I then put a log in landscaper.lua file I made to check if it loaded my version and it did not (I set up the logger properly already).


#15

Remove the ‘/’ in front of “stonehearth”. Check your stonehearth.log for information. A possibility - which I doubt - would be that at this point the file was already loaded and therefore your override does nothing.

Also, this isn’t as much about “nice” as about “being uncooperative”. By replacing the file, you are changing a game file - which means another mod which might does the same (or, in RP’s case, could provide better functionality) will get “left out”.


#16

I have run through many iterations (I just tried removing the “/” again) and it did not work. I also made a very obvious change to the file by making all juniper trees into oak trees so I could easily tell if it worked regardless of if there was a problem with my apple trees.


#17

"stonehearth/services/world_generation/landscaper.lua" : "file(exit.lua)" works flawlessly in rp_test and zzz_rp (loaded before resp. after stonehearth) on an extracted version of it.

"stonehearth/services/world_generation/landscaper.luac" : "rp_test/exit.lua" works fine with the compiled one.
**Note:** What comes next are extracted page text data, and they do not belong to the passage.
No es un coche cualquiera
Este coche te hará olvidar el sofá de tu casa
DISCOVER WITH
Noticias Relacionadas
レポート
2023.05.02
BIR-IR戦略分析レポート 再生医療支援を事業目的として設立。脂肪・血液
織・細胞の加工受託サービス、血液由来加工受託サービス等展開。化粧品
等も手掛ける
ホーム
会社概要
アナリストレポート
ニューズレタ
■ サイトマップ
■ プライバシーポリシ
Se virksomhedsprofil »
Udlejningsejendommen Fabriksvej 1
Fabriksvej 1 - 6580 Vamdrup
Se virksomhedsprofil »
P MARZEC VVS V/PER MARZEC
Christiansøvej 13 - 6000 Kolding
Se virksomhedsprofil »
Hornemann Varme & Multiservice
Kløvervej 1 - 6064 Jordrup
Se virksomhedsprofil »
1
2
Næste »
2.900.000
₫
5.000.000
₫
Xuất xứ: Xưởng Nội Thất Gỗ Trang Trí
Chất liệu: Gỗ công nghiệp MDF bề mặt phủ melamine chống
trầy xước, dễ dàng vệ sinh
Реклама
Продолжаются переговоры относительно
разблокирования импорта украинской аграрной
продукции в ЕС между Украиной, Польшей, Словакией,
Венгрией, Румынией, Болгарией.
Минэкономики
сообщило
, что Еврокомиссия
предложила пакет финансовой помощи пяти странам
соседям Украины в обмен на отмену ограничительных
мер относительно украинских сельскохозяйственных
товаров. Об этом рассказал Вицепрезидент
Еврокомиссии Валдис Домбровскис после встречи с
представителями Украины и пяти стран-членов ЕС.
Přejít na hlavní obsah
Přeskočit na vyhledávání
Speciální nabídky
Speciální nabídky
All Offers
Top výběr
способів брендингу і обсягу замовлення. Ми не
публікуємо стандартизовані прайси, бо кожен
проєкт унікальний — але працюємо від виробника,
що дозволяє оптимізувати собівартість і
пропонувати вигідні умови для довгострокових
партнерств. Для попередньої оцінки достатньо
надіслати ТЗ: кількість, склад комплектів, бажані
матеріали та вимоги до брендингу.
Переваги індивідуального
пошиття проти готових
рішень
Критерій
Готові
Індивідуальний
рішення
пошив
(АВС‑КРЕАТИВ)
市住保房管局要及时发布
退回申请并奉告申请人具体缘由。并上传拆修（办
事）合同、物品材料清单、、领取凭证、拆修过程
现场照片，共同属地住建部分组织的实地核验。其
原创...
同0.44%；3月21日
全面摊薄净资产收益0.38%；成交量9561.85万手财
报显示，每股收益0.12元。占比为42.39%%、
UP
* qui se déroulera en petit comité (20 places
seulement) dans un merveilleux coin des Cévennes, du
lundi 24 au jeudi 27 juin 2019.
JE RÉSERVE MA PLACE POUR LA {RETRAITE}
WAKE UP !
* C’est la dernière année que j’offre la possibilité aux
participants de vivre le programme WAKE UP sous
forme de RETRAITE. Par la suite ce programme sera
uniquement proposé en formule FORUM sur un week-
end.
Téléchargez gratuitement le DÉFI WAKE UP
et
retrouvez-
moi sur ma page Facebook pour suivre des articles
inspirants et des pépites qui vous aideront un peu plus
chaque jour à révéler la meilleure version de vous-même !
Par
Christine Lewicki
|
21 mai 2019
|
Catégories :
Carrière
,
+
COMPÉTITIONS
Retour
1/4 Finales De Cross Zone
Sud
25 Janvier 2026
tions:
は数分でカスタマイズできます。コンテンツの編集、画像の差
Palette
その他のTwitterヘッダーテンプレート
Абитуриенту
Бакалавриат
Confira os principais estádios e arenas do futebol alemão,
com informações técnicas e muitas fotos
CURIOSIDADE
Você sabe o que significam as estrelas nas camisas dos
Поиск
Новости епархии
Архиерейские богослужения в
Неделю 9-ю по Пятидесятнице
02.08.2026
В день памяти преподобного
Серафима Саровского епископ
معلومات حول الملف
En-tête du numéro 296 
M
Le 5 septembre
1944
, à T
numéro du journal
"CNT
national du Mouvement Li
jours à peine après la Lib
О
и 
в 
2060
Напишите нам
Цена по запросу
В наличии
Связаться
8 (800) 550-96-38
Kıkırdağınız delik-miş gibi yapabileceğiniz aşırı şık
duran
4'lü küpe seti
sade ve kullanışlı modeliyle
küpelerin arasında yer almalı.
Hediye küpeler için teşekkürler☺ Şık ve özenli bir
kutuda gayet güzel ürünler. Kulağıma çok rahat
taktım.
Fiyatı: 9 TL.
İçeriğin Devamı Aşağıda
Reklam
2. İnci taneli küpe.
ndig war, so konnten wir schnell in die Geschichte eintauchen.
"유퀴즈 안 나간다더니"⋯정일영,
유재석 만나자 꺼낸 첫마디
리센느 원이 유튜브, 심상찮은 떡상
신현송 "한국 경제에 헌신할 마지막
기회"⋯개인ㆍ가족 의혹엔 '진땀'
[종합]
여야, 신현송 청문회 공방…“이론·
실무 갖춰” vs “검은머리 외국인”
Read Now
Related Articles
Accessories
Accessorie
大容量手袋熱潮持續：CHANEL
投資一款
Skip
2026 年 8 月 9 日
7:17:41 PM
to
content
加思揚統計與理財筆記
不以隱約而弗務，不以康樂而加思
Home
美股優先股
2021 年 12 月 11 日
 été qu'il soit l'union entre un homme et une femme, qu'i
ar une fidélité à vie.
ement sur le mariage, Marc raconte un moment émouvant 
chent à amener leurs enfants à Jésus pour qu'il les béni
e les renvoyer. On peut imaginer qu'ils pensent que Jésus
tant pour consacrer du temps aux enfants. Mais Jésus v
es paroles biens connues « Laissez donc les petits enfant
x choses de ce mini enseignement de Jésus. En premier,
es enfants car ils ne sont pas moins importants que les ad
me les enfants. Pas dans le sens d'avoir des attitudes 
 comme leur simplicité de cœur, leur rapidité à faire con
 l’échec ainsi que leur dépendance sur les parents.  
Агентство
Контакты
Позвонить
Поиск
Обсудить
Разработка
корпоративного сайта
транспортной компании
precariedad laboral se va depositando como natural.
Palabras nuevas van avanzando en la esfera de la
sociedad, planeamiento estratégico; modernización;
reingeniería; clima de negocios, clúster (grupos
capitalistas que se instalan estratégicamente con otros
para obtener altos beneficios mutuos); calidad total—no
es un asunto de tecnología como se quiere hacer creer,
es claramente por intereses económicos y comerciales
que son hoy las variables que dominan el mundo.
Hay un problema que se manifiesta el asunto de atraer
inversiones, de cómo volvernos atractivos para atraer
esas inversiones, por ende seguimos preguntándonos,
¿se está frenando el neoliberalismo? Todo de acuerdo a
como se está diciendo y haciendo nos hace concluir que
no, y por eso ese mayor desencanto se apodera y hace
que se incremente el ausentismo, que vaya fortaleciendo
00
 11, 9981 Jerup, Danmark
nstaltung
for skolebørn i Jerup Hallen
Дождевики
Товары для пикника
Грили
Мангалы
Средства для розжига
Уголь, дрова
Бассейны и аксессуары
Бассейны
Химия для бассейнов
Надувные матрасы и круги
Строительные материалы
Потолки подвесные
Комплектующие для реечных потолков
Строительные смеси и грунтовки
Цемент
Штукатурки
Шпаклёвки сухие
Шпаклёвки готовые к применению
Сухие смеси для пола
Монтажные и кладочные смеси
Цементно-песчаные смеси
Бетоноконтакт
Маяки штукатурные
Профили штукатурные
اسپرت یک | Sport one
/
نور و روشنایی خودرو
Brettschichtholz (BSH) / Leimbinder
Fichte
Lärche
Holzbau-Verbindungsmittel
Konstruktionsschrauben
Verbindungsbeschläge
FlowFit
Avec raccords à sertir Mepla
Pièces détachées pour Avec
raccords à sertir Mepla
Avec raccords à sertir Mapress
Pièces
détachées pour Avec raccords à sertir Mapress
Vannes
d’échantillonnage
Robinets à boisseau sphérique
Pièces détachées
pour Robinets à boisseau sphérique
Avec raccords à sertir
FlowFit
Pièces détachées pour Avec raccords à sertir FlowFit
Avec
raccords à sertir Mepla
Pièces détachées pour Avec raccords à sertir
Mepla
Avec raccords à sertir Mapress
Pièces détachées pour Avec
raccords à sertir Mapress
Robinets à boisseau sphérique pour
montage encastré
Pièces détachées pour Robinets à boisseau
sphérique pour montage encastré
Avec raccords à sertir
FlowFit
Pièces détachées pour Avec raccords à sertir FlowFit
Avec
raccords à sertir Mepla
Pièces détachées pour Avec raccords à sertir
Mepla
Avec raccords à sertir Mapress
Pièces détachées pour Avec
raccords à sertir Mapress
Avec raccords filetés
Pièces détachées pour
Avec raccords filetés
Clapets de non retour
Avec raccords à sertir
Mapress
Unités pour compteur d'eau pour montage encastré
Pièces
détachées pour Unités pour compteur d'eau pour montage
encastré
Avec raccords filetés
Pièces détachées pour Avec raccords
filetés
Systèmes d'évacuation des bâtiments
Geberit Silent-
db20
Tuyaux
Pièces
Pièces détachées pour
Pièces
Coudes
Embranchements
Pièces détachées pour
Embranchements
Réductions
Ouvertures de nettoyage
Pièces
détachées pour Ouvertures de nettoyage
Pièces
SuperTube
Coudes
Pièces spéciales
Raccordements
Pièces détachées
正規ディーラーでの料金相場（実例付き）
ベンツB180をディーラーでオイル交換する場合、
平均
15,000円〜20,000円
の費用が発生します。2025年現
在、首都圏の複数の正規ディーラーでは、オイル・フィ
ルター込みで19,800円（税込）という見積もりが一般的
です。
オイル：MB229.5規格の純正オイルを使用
Again: Check your stonehearth.log.


#18

Interesting, I believe it should work (and I’m glad it worked for you), I’m just curious why it isn’t working here. I will continue trying things and see if there is something I missed.


#19

Well I feel like a dope, I forgot the “,” after the info section. I am now getting an error that says the landscaper is nil, but that is a different error entirely to debug. Thanks everyone for your help!